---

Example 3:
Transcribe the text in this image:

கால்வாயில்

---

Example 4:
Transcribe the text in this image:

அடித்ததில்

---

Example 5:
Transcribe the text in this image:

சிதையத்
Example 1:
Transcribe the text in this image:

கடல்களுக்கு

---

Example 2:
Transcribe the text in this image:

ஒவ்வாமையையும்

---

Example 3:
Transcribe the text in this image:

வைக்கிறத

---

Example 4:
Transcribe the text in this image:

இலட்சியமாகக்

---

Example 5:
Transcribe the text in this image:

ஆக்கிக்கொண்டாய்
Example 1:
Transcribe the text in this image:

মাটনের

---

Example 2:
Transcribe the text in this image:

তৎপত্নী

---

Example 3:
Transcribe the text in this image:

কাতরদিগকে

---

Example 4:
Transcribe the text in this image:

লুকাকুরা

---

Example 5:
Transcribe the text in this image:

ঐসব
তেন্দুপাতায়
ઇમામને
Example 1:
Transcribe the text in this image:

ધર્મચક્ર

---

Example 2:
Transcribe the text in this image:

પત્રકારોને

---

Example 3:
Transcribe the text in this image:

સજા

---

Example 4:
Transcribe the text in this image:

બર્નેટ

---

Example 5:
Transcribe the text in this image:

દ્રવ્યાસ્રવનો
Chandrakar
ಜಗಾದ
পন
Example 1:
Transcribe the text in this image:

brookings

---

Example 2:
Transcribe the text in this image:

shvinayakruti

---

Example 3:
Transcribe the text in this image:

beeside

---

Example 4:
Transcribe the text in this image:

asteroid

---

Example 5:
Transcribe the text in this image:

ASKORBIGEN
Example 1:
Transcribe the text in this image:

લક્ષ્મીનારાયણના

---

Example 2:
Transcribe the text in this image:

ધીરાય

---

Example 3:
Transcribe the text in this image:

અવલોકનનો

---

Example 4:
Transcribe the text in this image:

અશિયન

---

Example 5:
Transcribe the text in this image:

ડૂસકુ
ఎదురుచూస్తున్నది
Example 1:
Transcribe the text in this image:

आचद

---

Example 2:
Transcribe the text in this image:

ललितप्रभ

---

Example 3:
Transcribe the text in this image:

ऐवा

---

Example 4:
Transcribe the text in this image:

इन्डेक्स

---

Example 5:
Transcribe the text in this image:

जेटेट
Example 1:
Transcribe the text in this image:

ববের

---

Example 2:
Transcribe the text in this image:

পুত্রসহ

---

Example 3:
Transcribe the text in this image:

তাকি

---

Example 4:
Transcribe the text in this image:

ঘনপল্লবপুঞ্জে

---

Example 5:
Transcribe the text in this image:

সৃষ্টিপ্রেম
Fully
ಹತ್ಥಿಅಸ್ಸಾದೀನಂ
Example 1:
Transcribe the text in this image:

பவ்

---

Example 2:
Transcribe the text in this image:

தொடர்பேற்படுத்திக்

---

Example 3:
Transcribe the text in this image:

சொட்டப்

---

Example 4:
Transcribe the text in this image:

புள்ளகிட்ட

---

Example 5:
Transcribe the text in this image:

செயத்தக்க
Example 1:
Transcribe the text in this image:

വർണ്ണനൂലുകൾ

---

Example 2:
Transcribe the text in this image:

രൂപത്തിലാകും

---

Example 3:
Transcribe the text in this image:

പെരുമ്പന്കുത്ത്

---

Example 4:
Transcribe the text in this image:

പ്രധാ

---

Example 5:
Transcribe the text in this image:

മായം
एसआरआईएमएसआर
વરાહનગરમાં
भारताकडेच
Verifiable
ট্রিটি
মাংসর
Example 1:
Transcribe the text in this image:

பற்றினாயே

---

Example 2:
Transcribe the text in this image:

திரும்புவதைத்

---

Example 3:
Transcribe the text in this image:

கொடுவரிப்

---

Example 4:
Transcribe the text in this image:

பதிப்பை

┄┄┄┄┄┄┄┄┄┄

▸ Requirement
Your answer should be the data above, retyped exactly.

▸ Answer to this problem
---

Example 3:
Transcribe the text in this image:

கால்வாயில்

---

Example 4:
Transcribe the text in this image:

அடித்ததில்

---

Example 5:
Transcribe the text in this image:

சிதையத்
Example 1:
Transcribe the text in this image:

கடல்களுக்கு

---

Example 2:
Transcribe the text in this image:

ஒவ்வாமையையும்

---

Example 3:
Transcribe the text in this image:

வைக்கிறத

---

Example 4:
Transcribe the text in this image:

இலட்சியமாகக்

---

Example 5:
Transcribe the text in this image:

ஆக்கிக்கொண்டாய்
Example 1:
Transcribe the text in this image:

মাটনের

---

Example 2:
Transcribe the text in this image:

তৎপত্নী

---

Example 3:
Transcribe the text in this image:

কাতরদিগকে

---

Example 4:
Transcribe the text in this image:

লুকাকুরা

---

Example 5:
Transcribe the text in this image:

ঐসব
তেন্দুপাতায়
ઇમામને
Example 1:
Transcribe the text in this image:

ધર્મચક્ર

---

Example 2:
Transcribe the text in this image:

પત્રકારોને

---

Example 3:
Transcribe the text in this image:

સજા

---

Example 4:
Transcribe the text in this image:

બર્નેટ

---

Example 5:
Transcribe the text in this image:

દ્રવ્યાસ્રવનો
Chandrakar
ಜಗಾದ
পন
Example 1:
Transcribe the text in this image:

brookings

---

Example 2:
Transcribe the text in this image:

shvinayakruti

---

Example 3:
Transcribe the text in this image:

beeside

---

Example 4:
Transcribe the text in this image:

asteroid

---

Example 5:
Transcribe the text in this image:

ASKORBIGEN
Example 1:
Transcribe the text in this image:

લક્ષ્મીનારાયણના

---

Example 2:
Transcribe the text in this image:

ધીરાય

---

Example 3:
Transcribe the text in this image:

અવલોકનનો

---

Example 4:
Transcribe the text in this image:

અશિયન

---

Example 5:
Transcribe the text in this image:

ડૂસકુ
ఎదురుచూస్తున్నది
Example 1:
Transcribe the text in this image:

आचद

---

Example 2:
Transcribe the text in this image:

ललितप्रभ

---

Example 3:
Transcribe the text in this image:

ऐवा

---

Example 4:
Transcribe the text in this image:

इन्डेक्स

---

Example 5:
Transcribe the text in this image:

जेटेट
Example 1:
Transcribe the text in this image:

ববের

---

Example 2:
Transcribe the text in this image:

পুত্রসহ

---

Example 3:
Transcribe the text in this image:

তাকি

---

Example 4:
Transcribe the text in this image:

ঘনপল্লবপুঞ্জে

---

Example 5:
Transcribe the text in this image:

সৃষ্টিপ্রেম
Fully
ಹತ್ಥಿಅಸ್ಸಾದೀನಂ
Example 1:
Transcribe the text in this image:

பவ்

---

Example 2:
Transcribe the text in this image:

தொடர்பேற்படுத்திக்

---

Example 3:
Transcribe the text in this image:

சொட்டப்

---

Example 4:
Transcribe the text in this image:

புள்ளகிட்ட

---

Example 5:
Transcribe the text in this image:

செயத்தக்க
Example 1:
Transcribe the text in this image:

വർണ്ണനൂലുകൾ

---

Example 2:
Transcribe the text in this image:

രൂപത്തിലാകും

---

Example 3:
Transcribe the text in this image:

പെരുമ്പന്കുത്ത്

---

Example 4:
Transcribe the text in this image:

പ്രധാ

---

Example 5:
Transcribe the text in this image:

മായം
एसआरआईएमएसआर
વરાહનગરમાં
भारताकडेच
Verifiable
ট্রিটি
মাংসর
Example 1:
Transcribe the text in this image:

பற்றினாயே

---

Example 2:
Transcribe the text in this image:

திரும்புவதைத்

---

Example 3:
Transcribe the text in this image:

கொடுவரிப்

---

Example 4:
Transcribe the text in this image:

பதிப்பை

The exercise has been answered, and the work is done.